“Standard of care” research (also known as “comparative effectiveness” research) is a design that compares two therapies in routine use to determine which has greater benefits or fewer risks.
All institutions that perform this research, including Albert Einstein College of Medicine and its University Hospital, Montefiore Medical Center, face questions about how to handle patient consent. This blog post represents my opinions on the issues, not the official position of Einstein and/or Montefiore.
This type of research has spurred an ongoing controversy following the SUPPORT trial, a study to determine the best oxygen saturation level in extremely premature infants in order to prevent “retinopathy of prematurity,” a condition that can cause blindness. The Office of Human Research Protections (OHRP) of the Department of Health and Human Services imposed sanctions on the lead research institution conducting the study for what the agency said were inadequate informed consent documents.
Criticism over Consent Forms
There followed a spate of editorials and articles in the New England Journal of Medicine (NEJM) and, under what appeared to be pressure from officials at the National Institutes of Health (the sponsor of the SUPPORT study), OHRP withdrew the sanctions but reiterated its criticism of the study’s consent forms. Critics of the OHRP action contended that consent forms for “standard of care” research need not list the risks of any interventions that patients would undergo if not enrolled in the research. One NEJM article stated, “Some of the options for conducting such research take advantage of the fact that there is no additional risk to being randomly assigned to one or another equally well-supported treatment option that falls within the standard range of care in clinical practice.” Those who defend OHRP’s action maintained that the risks even of standard interventions should be disclosed on the consent forms. In late October 2014, OHRP issued “Draft Guidance on Disclosing Reasonably Foreseeable Risks in Research Evaluating Standards of Care,” inviting public comment up to December 23. This guidance reignited the controversy, resulting once again in an editorial in the NEJM and other articles critical of the draft guidance. Among the arguments put forth in NEJM then was that “…the nature of consent, when needed, for research within the standard of care should be fundamentally different from that for research into novel treatments with unknown risks, since standard-of-care research does not expose participants to risk beyond the risk they might be exposed to outside the study.”
The draft guidance says: “OHRP’s general position is that in research studies designed to evaluate the risks of standards of care: (1) the risks of standards of care that at least some subjects would be exposed to by participating in a research study that are different from the risks of therapies the subjects would be exposed to outside the study are risks of the research that the IRB [institutional review board] must consider when evaluating the research; and, (2) the identified risks the research proposes to evaluate as one of the purposes of the study are reasonably foreseeable risks that generally must be disclosed to prospective subjects when seeking their informed consent.” In other words, in a randomized, controlled trial studying two “standard of care” interventions, although some participants may receive the treatment they would get outside the study, others will not. An example is a clinical trial to compare a commonly used medical intervention with a standard surgical treatment for the same condition.
IOM Workshop: Pros and Cons
On December 2 and 3, 2014, the Institute of Medicine (IOM) of the National Academies convened a workshop to address the OHRP guidance. Invited speakers and some members of the audience were among the combatants in the ongoing controversy and included authors of the articles published in the NEJM on both sides of the controversy.
I was one of the invited speakers, having been the lead author of one of the published articles. Along with two co-authors and other colleagues, I had argued that the consent documents in the SUPPORT study were flawed by failing to state a number of known risks.

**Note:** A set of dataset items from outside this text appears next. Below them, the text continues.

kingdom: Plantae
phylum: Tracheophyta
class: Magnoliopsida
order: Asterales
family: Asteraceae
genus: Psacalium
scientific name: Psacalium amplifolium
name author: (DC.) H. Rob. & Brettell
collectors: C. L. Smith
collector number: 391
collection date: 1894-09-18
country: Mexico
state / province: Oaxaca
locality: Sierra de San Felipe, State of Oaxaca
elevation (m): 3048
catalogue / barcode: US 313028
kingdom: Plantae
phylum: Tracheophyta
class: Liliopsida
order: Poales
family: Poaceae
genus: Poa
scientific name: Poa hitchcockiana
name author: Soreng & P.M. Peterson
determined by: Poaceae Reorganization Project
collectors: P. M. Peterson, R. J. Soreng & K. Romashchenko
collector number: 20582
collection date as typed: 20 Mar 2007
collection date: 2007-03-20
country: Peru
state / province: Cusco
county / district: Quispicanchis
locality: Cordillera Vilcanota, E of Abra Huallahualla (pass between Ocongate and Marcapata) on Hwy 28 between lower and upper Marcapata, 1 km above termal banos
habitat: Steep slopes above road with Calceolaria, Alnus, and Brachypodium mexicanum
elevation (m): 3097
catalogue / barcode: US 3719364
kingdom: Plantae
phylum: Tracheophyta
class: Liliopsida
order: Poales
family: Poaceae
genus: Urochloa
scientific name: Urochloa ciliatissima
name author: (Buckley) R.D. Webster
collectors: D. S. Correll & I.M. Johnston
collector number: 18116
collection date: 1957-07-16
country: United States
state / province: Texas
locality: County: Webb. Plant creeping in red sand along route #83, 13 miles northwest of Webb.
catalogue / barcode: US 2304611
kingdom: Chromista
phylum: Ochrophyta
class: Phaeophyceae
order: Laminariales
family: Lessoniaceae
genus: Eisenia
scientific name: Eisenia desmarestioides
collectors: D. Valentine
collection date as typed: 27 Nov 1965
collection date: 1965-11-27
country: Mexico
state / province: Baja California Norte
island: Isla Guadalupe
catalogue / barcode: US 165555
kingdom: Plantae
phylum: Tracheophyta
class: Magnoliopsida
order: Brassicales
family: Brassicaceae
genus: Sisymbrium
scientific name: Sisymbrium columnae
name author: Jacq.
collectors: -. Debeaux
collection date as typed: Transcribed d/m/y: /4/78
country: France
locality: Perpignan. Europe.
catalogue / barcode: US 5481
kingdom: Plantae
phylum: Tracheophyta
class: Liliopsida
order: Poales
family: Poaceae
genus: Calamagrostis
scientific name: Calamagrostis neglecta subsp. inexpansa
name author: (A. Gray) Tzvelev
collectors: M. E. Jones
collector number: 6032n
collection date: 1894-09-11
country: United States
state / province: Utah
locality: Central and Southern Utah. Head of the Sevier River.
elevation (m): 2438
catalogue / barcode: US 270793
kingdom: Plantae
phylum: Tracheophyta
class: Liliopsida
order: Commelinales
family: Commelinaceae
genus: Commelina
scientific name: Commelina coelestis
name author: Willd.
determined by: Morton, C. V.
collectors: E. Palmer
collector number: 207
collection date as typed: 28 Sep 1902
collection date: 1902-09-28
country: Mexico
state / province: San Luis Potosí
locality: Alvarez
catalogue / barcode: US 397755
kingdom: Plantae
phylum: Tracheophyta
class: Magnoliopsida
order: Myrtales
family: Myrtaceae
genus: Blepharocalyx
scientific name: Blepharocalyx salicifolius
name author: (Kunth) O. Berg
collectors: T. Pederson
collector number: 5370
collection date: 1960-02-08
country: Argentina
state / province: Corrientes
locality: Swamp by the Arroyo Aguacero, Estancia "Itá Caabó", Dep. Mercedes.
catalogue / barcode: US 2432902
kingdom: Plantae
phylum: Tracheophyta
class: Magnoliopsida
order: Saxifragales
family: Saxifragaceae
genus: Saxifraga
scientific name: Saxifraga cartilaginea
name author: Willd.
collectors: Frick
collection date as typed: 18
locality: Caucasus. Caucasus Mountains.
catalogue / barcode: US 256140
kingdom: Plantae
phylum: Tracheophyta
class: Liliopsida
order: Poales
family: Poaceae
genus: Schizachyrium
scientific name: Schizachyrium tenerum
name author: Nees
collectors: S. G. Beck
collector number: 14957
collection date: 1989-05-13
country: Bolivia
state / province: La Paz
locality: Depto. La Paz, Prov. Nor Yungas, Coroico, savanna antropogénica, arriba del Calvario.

My general view of the matter is that consent forms for this type of research must list the risks of interventions, even if those risks are the ones some participants would receive as part of their routine treatment.
At the IOM meeting, I took the role of a hypothetical patient, providing examples of what a prospective research subject would want to know when deciding to enroll in “standard of care” research. I agree with the position OHRP outlined in its draft guidance, in opposition to critics who maintained—in the complete absence of evidence—that the need to disclose the reasonably foreseeable risks of “standard of care” interventions would cause this important type of research to grind to a halt.
The IOM has announced that it will soon make available on its website all the presentations at the December workshop, so readers can evaluate the controversy for themselves.